The Bedford Quarry House, by architect Steven Harris:
(If that’s blurry, it’s probably because it’s a screen capture.)
Overall — and I know this is very much a science fiction reader’s observation — the house reminds me of the one in City, by Clifford Simak. On the edge of a quarry that’s been allowed to start filling with water, benevolent noise provided by a waterfall.
Here’s a video with an interview featuring Mr. Harris
This is a nighttime photograph, by Nancy Matoba, of the soon-to-open Little Tokyo subway station in LA. It’s of the above-ground plaza used by the station at 1st & Alameda, the approximate location of where the Atomic Cafe was, and shows the very large mural commemorating it on a stainless steel building that has a staircase and an elevator. (Compare the mural to the elevator doors for size.) The image of the Cafe at night used for the top two-thirds of the mural was made by me; the bottom third is explanatory text. You won’t even need to go underground to the rest of the station to see it. I’m proud to join the landscape of LA, and humbled to pay tribute to the place and the Matoba family this way.
(All praise and thanks to Nancy’s daughter, Zen Sekizawa, for finding my photo online in the first place, and her tireless efforts seeing this project through with Metro. Zen first mentioned this idea to me in March, 2018, showing how the wheels of government grind slowly, and exceedingly fine.)
SPIEGEL: Some people say that if architects had to live in their own buildings, cities would be more attractive today. Koolhaas: Oh, come on now, that’s really trivial. SPIEGEL: Where do you live? Koolhaas: That’s unimportant. It’s less a question of architecture than of finances. SPIEGEL: You’re avoiding the question. Where do you live? Koolhaas: OK, I live in a Victorian apartment building in London.
A while back, I read this piece in the New Yorker by Tom Vanderbilt, “What Makes a Work of Art Seem Dated?”
This paragraph stood out for me:
“Sometimes, of course, things are genuinely ahead of their time. In “The Architecture of Happiness,” Alain de Botton reprints a 1927 advertisement for Mercedes-Benz that depicts a woman, wearing gloves and a cloche (that iconic headwear of the twenties), one foot astride the running board. The woman and the car are posed in front of Le Corbusier and Pierre Jeanneret’s Double House, built for the Weissenhof housing project in Stuttgart. The photo reads like a children’s game: Which of these things is not like the others? The car and the woman are Jazz Age relics; the house looks like it could be have been built in Malibu last week. The irony is that the advertisement wants to depict all three as the quintessence of “modern,” but only the house, so stylistically out in front, kept on being “modern.”

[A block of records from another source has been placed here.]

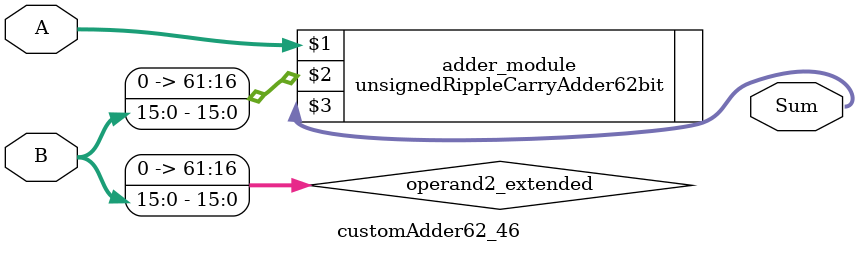
<source format=v>
module customAdder62_46(
                        input [61 : 0] A,
                        input [15 : 0] B,
                        
                        output [62 : 0] Sum
                );

        wire [61 : 0] operand2_extended;
        
        assign operand2_extended =  {46'b0, B};
        
        unsignedRippleCarryAdder62bit adder_module(
            A,
            operand2_extended,
            Sum
        );
        
        endmodule
        
</source>
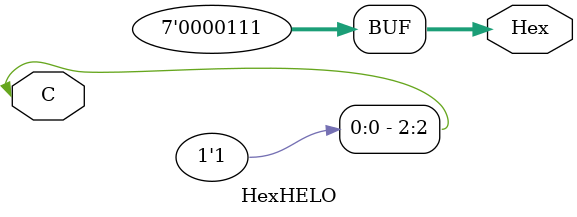
<source format=sv>

module HexHELO(Hex, C);
	input [2:0] C;
	output reg [0:6] Hex = 3'b111;
	
	/*or (Hex[0], ~C[0], C[2]);//assign Hex[0] = ~C[0];
	or(Hex[1], C[2], or(Hex[1], and(Hex[1], ~C[1], C[0]), and(Hex[1], C[1], ~C[0])));//assign Hex[1] = C[0] xor C[1];
	xor(Hex[2], C[2], or(Hex[2], and(Hex[2], ~C[1], C[0]), and(Hex[2], C[1], ~C[0])));//assign Hex[2] = C[0] xor C[1];
	or(Hex[3], C[2], and(Hex[3], ~C[1], ~C[0]));//assign Hex[3] = C[0] nor C[1];
	assign Hex[4] = C[2];
	assign Hex[5] = C[2];
	or(Hex[6], C[1], C[2]);*/
	assign Hex[0] = ~C[0] | C[2];
	assign Hex[1] = C[2] | ~C[1] & C[0] | C[1] & ~C[0];
	assign Hex[2] = C[2] | ~C[1] & C[0] | C[1] & ~C[0];
	assign Hex[3] = C[2] | ~C[1] & ~C[0];
	assign Hex[4] = C[2];
	assign Hex[5] = C[2];
	assign Hex[6] = C[1] | C[2];
	
	
	/*
	assign Hex[0] = 7b'1001000;
	assign Hex[1] = 7b'0110000;
	assign Hex[2] = 7b'1110001;
	assign Hex[3] = 7b'0000001;
	*/
	//wire A, B, C, D; 
	/*
	assign A = ~C[0] & ~C[1] & ~C[2]; //= Hex[0];
	assign B = ~C[0] & ~C[1] & C[2]; //= Hex[1];
	assign C = ~C[0] & C[1] & ~C[2]; //= Hex[2];
	assign D = ~C[0] & C[1] & C[2]; //= Hex[0];
	
	always @(C or Hex) 
	begin
		if (~C[0] & ~C[1] & ~C[2]) 
			Hex = 7b'1001000;
		else if (~C[0] & ~C[1] & C[2]) 
			Hex = 7b'0110000;
		else if (~C[0] & C[1] & ~C[2]) 
			Hex = 7b'1110001;
		else if (~C[0] & C[1] & C[2]) 
			Hex = 7b'0000001;
		else 
			Hex = 7b'1111111;
		
	end
	*/
endmodule	
</source>
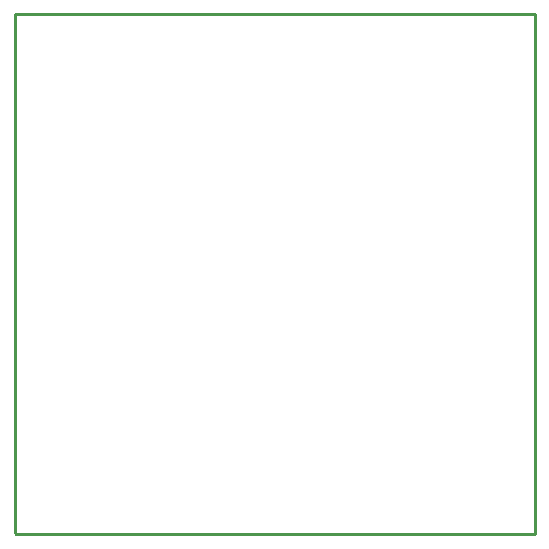
<source format=gm1>
G04*
G04 #@! TF.GenerationSoftware,Altium Limited,Altium Designer,23.4.1 (23)*
G04*
G04 Layer_Color=16711935*
%FSLAX44Y44*%
%MOMM*%
G71*
G04*
G04 #@! TF.SameCoordinates,99EBD1B5-C4FE-4FA8-BA42-E2C8A1C5BD1C*
G04*
G04*
G04 #@! TF.FilePolarity,Positive*
G04*
G01*
G75*
%ADD15C,0.2540*%
D15*
X0Y1270D02*
Y440690D01*
Y1270D02*
X1270Y0D01*
X440690D01*
Y440690D01*
X0D02*
X440690D01*
M02*

</source>
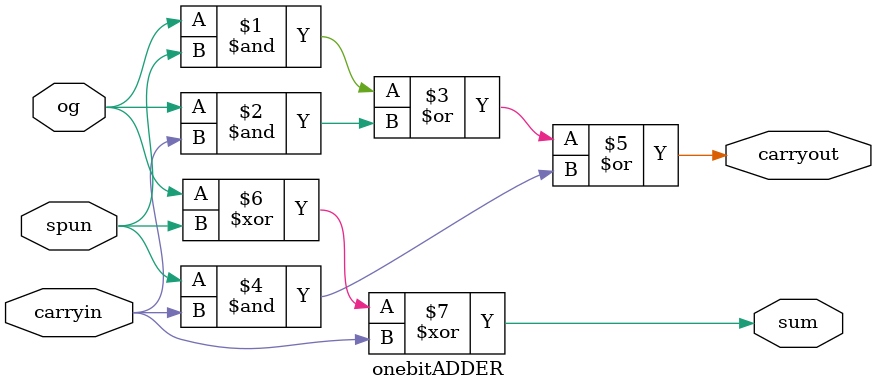
<source format=v>
module playerCOIN(maxbetselectorBUTTON,ogScore, newScore);

    // Inputs
	 
	 //button that selects if max bet or single bet
    input maxbetselectorBUTTON;
    
	 //current player score passed into function
	 input [16:0] ogScore;
    
    // Output new score
    output [16:0] newScore;
    
    // Internal wire for selected subtraction output
    wire [16:0] subtractedScore;

    // Instantiate the 2-to-1 MUX to select between max and single bet subtraction
    twotooneMUX U1 (maxbetselectorBUTTON, ogScore, subtractedScore);

    assign newScore = subtractedScore;

endmodule


module twotooneMUX(Button, inputscore, outputscore);

    // Inputs and Outputs
    input Button;
    input [16:0] inputscore;
    output [16:0] outputscore;

    // Internal wire to hold the output of the selected subtractor
    wire [16:0] outS_single, outS_max;

    // Instantiate single bet and max bet subtractors
    singlebetSubtractor M1 (inputscore, outS_single);
    maxbetsubtractor M0 (inputscore, outS_max);

    // Select output based on Button value
    assign outputscore = (Button) ? outS_max : outS_single;

endmodule


module singlebetSubtractor(is, outS);

    // Inputs and Outputs
    input [16:0] is;
    output [16:0] outS;

    // Two's complement of 1 (to subtract 1)
    wire [16:0] TwosComplement = 17'b11111111111111111;
    wire [16:0] newNUM;

    // Instantiate 17-bit adder to perform subtraction by adding two's complement of 1
    seventeenbitadder U_add (TwosComplement, is, newNUM);

    assign outS = newNUM;

endmodule


module maxbetsubtractor(is, outS);

//ASSUMING THE MAX BET IS 5

    // Inputs and Outputs
    input [16:0] is;
    output [16:0] outS;

    // Two's complement of 5 (to subtract 5)
    wire [16:0] TwosComplement = 17'b11111111111110111;
    wire [16:0] newNUM;

    // Instantiate 17-bit adder to perform subtraction by adding two's complement of 5
    seventeenbitadder U_add (TwosComplement, is, newNUM);

    assign outS = newNUM;

endmodule

// 17-bit adder module to be used in the subtractor modules
module seventeenbitadder(TwosComplement, is, Newpscore);
    // 17-bit adder

    input [16:0] is, TwosComplement;
    output [16:0] Newpscore;

    wire [16:0] sum;                    // Sum output from each one-bit adder
    wire carryOUT1, carryOUT2, carryOUT3, carryOUT4, carryOUT5, carryOUT6, carryOUT7;
    wire carryOUT8, carryOUT9, carryOUT10, carryOUT11, carryOUT12, carryOUT13, carryOUT14;
    wire carryOUT15, carryOUT16, carryOUT17;

    // Instantiate one-bit adders for each bit
    onebitADDER U0 (is[0], TwosComplement[0], 1'b0,      sum[0],  carryOUT1);
    onebitADDER U1 (is[1], TwosComplement[1], carryOUT1, sum[1],  carryOUT2);
    onebitADDER U2 (is[2], TwosComplement[2], carryOUT2, sum[2],  carryOUT3);
    onebitADDER U3 (is[3], TwosComplement[3], carryOUT3, sum[3],  carryOUT4);
    onebitADDER U4 (is[4], TwosComplement[4], carryOUT4, sum[4],  carryOUT5);
    onebitADDER U5 (is[5], TwosComplement[5], carryOUT5, sum[5],  carryOUT6);
    onebitADDER U6 (is[6], TwosComplement[6], carryOUT6, sum[6],  carryOUT7);
    onebitADDER U7 (is[7], TwosComplement[7], carryOUT7, sum[7],  carryOUT8);
    onebitADDER U8 (is[8], TwosComplement[8], carryOUT8, sum[8],  carryOUT9);
    onebitADDER U9 (is[9], TwosComplement[9], carryOUT9, sum[9],  carryOUT10);
    onebitADDER U10 (is[10], TwosComplement[10], carryOUT10, sum[10], carryOUT11);
    onebitADDER U11 (is[11], TwosComplement[11], carryOUT11, sum[11], carryOUT12);
    onebitADDER U12 (is[12], TwosComplement[12], carryOUT12, sum[12], carryOUT13);
    onebitADDER U13 (is[13], TwosComplement[13], carryOUT13, sum[13], carryOUT14);
    onebitADDER U14 (is[14], TwosComplement[14], carryOUT14, sum[14], carryOUT15);
    onebitADDER U15 (is[15], TwosComplement[15], carryOUT15, sum[15], carryOUT16);
    onebitADDER U16 (is[16], TwosComplement[16], carryOUT16, sum[16], carryOUT17);

    // Assign final sum to output
    assign Newpscore = sum;

endmodule

// One-bit full adder module
module onebitADDER(input og, input spun, input carryin, output sum, output carryout);
    // Sum and carry-out logic for a single bit adder
    assign carryout = (og & spun) | (og & carryin) | (spun & carryin);
    assign sum = og ^ spun ^ carryin;
endmodule




</source>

Here’s the picture in question:
The fashion looks dated because fashion moved on.
The car looks dated because industrial design moved on.
The architecture doesn’t look dated because architecture hasn’t moved on.
It isn’t that this building is “genuinely ahead of (its) time.” It is absolutely, rigidly, painfully of its time. It’s that in the 86 years since, architecture hasn’t moved one millimeter. So when you design a building that looks like Corbu’s, remember you’re making one just as full of pastiche as designing clothes or a car in the retro style of the ad.
I was mulling over the way architecture has hit creative vapor lock, but rhetorically insists that recently designed buildings are somehow more current than classically designed buildings, which are dismissed as “mere pastiche.” I’ve talked about this before, in response to seeing the TV program Architecture School.
To give an idea of the stasis I see, I’ve come up with what I call the Expo 67 Test:
If this building had been built or proposed as a national pavilion at Expo 67, would it have caused any aesthetic controversy at all?
(It’s the “or proposed” that’s the real key — as any student of 20th century architecture knows, there are an awful lot of unbuilt but influential projects out there.)
Jobshenge is another building that utterly fails the Expo 67 Test. It keeps being described as “futuristic,” and I suppose it is, but only with those ironic scare quotes — it would look completely at ease in a 1960s Kubrick SF movie.
The interesting thing is how the Expo 67 Test can be expanded to other arts as well:
* Would this painting look out of place in a gallery show at Expo 67? * Would this piece of music have sounded out of place as “new music” in a concert at Expo 67?